For more info on the details of the effect of high CO2 levels on humans read this link.  (h/t Tomomason for that link.)

Aquaculture is not the global ocean — obviously

There are other obvious reasons why studies on wild fish or lab fish are different to farmed fish:

“…animals reared in many aquaculture settings are living in a relatively benign environment, being provided with abundant food, relatively constant environmental conditions, protection against disease and absence of a predation threat.

And fish farm managers are not doing pscyh surveys looking for reckless fish either.

Can’t think why the media haven’t interviewed some fish farmers…

Obviously fish farms are not the same as the whole ocean ecosystem — we might be picking fish that like CO2 or having bred them to be happy in it, and these farmed fish don’t have predators. Still, if fish farms had found their yields suffered at 400ppm rather than 4,000 or 40,000, perhaps the media might have mentioned it?

What this means and does not mean

So finfish seem to adapt pretty well to crazy levels of CO2. Shell fish are a more complicated, and I’ll go in to more detail another time. This study does not mean that adding CO2 has no effect, and that there won’t be some winners and losers.  Just because a fish can make a happy meal does not mean  it was a happy fish. But the scale of the fear mongering on ocean acidification needs a big reality check, and if the public knew that CO2 levels were  a magnitude higher in working fish farms they might not need therapy and trigger spaces to cope with the nightly news.

With CO2, 400 is max,
In p.p.m. for most climate quacks,
But, when fish stay alive,
At 8,000 and thrive,
Then, what warmists hold true aren’t facts.

–Ruairi

OPINION

Lessons from two high CO2 worlds – future oceans and intensive aquaculture
Robert Ellis, Mauricio Urbina and Rod Wilson.

Abstract

Exponentially rising CO2 (currently ~400 latm) is driving climate change and causing acidification of both marine and freshwater environments. Physiologists have long known that CO2 directly affects acid–base and ion regulation, respiratory function and aerobic performance in aquatic animals. More recently, many studies have demonstrated that elevated CO2 projected for end of this century (e.g. 800–1000 latm) can also impact physiology, and have substantial effects on behaviours linked to sensory stimuli (smell, hearing and vision) both having negative implications for fitness and survival. In contrast, the aquaculture industry was farming  aquatic animals at CO2 levels that far exceed end-of-century climate change projections (sometimes >10 000 latm) long before the term ‘ocean acidification’ was coined, with limited detrimental effects reported. It is therefore vital to understand the reasons behind this apparent discrepancy. Potential explanations include 1) the use of ‘control’ CO2 levels in aquaculture studies that go beyond 2100 projections in an ocean acidification context; 2) the relatively benign environment in aquaculture (abundant food, disease protection, absence of predators) compared to the wild; 3) aquaculture species having been chosen due to their natural tolerance to the intensive conditions, including CO2 levels; or 4) the breeding of species within
intensive aquaculture having further selected traits that confer tolerance to elevated CO2. We highlight this issue and outline the insights that climate change and aquaculture science can offer for both marine and freshwater settings. Integrating these two fields will stimulate discussion on the direction of future cross-disciplinary research. In doing so, this article aimed to optimize future research efforts and elucidate effective mitigation strategies for managing the negative impacts of elevated CO2 on future aquatic ecosystems and the sustainability of fish and shellfish aquaculture.

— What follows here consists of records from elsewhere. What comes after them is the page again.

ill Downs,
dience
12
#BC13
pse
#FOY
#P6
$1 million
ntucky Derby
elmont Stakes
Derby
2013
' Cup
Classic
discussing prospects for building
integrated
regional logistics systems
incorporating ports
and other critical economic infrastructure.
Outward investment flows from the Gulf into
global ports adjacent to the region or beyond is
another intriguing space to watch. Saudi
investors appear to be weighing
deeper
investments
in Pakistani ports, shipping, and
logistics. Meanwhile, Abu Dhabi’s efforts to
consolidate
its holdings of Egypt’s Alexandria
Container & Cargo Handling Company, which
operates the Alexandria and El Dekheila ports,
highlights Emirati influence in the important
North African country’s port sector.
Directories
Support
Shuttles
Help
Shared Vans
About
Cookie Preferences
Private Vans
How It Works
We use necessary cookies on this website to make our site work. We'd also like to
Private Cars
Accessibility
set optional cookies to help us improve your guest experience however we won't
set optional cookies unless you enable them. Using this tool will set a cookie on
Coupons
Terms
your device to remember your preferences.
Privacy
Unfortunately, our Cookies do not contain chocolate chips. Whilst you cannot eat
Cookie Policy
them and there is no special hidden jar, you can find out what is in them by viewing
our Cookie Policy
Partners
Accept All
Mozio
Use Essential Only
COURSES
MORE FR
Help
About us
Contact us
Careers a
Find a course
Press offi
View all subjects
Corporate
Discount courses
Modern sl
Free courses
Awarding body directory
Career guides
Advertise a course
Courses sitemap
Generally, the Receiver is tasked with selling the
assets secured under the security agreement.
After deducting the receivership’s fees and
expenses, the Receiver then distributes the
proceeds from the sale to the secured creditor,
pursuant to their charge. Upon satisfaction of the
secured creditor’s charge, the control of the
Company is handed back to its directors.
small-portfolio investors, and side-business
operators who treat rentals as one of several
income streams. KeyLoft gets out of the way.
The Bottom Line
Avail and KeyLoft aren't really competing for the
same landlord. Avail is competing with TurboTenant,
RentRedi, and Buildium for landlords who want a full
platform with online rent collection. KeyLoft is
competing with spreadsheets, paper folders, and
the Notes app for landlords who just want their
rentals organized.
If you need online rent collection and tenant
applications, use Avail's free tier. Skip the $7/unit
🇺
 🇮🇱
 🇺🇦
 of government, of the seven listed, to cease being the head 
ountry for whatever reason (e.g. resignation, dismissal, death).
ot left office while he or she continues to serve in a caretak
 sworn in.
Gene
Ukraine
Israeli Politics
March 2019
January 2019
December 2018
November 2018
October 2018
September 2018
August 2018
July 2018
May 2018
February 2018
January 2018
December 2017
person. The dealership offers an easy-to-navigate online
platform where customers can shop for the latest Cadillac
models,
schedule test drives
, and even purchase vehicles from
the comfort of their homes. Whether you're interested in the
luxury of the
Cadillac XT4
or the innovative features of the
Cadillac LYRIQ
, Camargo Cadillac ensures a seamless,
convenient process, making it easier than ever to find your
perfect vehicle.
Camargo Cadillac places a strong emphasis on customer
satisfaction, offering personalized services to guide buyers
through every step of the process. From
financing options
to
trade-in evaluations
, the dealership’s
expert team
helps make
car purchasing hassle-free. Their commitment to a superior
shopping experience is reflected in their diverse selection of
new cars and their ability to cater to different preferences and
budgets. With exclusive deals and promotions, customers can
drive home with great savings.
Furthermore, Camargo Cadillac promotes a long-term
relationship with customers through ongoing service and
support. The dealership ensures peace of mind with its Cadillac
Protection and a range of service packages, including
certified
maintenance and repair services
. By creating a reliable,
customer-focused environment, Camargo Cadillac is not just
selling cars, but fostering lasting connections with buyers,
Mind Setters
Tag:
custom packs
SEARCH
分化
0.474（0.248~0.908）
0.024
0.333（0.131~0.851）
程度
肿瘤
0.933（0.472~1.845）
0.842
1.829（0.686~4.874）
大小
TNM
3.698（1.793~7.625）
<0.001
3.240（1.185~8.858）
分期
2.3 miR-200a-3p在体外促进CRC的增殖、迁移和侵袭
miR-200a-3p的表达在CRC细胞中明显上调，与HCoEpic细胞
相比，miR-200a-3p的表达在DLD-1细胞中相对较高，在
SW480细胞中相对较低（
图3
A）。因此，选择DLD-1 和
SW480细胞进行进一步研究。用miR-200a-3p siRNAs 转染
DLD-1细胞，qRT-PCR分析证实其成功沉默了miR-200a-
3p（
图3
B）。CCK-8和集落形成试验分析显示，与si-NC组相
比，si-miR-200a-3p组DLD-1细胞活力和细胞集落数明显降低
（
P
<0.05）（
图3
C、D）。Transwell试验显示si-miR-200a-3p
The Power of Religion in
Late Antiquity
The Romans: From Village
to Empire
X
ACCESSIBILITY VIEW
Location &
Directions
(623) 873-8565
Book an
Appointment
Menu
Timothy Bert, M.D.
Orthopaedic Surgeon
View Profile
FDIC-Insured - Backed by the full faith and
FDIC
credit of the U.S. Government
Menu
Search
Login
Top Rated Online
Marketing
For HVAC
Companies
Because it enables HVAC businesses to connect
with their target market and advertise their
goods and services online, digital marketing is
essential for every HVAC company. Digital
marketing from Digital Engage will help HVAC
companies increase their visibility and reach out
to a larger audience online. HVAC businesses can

* µatm is very similar to ppm. pCO2 = xCO2 * ( p(air) – p(H2O). So  360ppm is “typically” eq to 350 µatm or something like that, in case you were wondering.

REFERENCES

Robert Ellis, Mauricio Urbina and Rod Wilson (2016) Lessons from two high CO2 worlds, Global Change Biology. doi: 10.1111/gcb.13515

Barton A, Hales B, Waldbusser GG, Langdon C, Feely RA (2012) The Pacific oyster, Crassostrea gigas, shows negative correlation to naturally elevated carbon dioxide levels: implications for near-term ocean acidification effects. Limnology and Oceanography, 57, 698–710.